*PROBLEM STATEMENT:*
Convert the material, starting with its first line and ending after the line that contains "charpentiers de toiture", into a Markdown table with the columns Row and Text. Number each line in Row, put its text in Text, and leave out blank lines.
··· THE DATA ···
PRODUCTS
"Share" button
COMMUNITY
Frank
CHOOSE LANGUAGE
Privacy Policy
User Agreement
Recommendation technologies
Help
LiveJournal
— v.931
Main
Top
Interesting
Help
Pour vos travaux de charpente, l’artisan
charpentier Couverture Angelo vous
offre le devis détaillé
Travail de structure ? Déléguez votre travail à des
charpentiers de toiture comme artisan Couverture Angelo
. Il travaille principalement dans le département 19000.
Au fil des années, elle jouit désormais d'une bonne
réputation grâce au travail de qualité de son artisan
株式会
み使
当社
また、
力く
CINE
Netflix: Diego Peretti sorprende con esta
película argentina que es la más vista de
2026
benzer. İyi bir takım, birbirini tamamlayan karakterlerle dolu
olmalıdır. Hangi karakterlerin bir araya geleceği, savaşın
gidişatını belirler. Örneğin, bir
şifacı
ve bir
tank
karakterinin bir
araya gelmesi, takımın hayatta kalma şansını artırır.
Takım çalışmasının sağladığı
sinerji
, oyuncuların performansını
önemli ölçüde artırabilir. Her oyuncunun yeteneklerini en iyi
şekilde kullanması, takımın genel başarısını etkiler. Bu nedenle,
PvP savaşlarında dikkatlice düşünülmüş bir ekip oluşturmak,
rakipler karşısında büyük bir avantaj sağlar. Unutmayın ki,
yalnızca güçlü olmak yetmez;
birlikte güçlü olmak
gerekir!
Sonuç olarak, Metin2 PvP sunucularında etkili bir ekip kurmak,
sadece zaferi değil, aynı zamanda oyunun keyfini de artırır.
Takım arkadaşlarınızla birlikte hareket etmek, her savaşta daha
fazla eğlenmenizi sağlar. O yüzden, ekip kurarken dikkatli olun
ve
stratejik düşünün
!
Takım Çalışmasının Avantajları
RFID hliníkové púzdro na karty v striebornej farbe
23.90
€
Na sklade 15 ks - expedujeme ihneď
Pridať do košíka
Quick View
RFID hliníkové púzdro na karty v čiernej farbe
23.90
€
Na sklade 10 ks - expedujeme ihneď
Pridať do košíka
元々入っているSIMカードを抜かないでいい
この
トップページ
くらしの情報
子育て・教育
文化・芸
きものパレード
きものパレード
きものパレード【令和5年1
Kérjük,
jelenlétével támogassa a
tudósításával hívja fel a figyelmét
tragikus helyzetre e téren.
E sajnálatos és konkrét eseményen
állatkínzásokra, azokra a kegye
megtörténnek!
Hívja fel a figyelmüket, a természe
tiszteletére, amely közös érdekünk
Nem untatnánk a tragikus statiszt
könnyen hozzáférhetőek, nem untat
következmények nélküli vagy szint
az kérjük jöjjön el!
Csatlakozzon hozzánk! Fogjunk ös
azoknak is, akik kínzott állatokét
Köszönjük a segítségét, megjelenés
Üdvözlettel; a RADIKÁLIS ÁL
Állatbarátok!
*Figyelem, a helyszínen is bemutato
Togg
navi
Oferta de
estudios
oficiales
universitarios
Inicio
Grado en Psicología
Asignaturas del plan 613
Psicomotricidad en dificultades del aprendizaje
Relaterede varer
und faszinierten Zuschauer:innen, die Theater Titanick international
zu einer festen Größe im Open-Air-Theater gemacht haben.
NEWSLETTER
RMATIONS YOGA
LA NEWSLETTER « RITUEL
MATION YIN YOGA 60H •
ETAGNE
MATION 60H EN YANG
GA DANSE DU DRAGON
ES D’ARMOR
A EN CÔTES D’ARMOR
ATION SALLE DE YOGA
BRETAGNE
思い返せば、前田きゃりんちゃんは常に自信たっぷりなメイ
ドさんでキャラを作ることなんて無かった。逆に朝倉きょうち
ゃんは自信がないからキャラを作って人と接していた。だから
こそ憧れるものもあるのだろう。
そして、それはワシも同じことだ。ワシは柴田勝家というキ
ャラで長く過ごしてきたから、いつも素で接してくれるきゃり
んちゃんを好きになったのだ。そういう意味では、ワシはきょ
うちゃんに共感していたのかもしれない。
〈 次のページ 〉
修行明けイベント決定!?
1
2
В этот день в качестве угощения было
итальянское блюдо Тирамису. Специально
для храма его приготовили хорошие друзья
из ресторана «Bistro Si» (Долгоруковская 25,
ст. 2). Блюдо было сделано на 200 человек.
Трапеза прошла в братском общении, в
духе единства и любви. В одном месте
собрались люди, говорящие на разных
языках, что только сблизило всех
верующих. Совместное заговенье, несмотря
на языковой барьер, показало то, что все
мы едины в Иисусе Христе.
···
*ANSWER TO THIS EXERCISE:*
| Row | Text |
|---|---|
| 1 | PRODUCTS |
| 2 | "Share" button |
| 3 | COMMUNITY |
| 4 | Frank |
| 5 | CHOOSE LANGUAGE |
| 6 | Privacy Policy |
| 7 | User Agreement |
| 8 | Recommendation technologies |
| 9 | Help |
| 10 | LiveJournal |
| 11 | — v.931 |
| 12 | Main |
| 13 | Top |
| 14 | Interesting |
| 15 | Help |
| 16 | Pour vos travaux de charpente, l’artisan |
| 17 | charpentier Couverture Angelo vous |
| 18 | offre le devis détaillé |
| 19 | Travail de structure ? Déléguez votre travail à des |
| 20 | charpentiers de toiture comme artisan Couverture Angelo |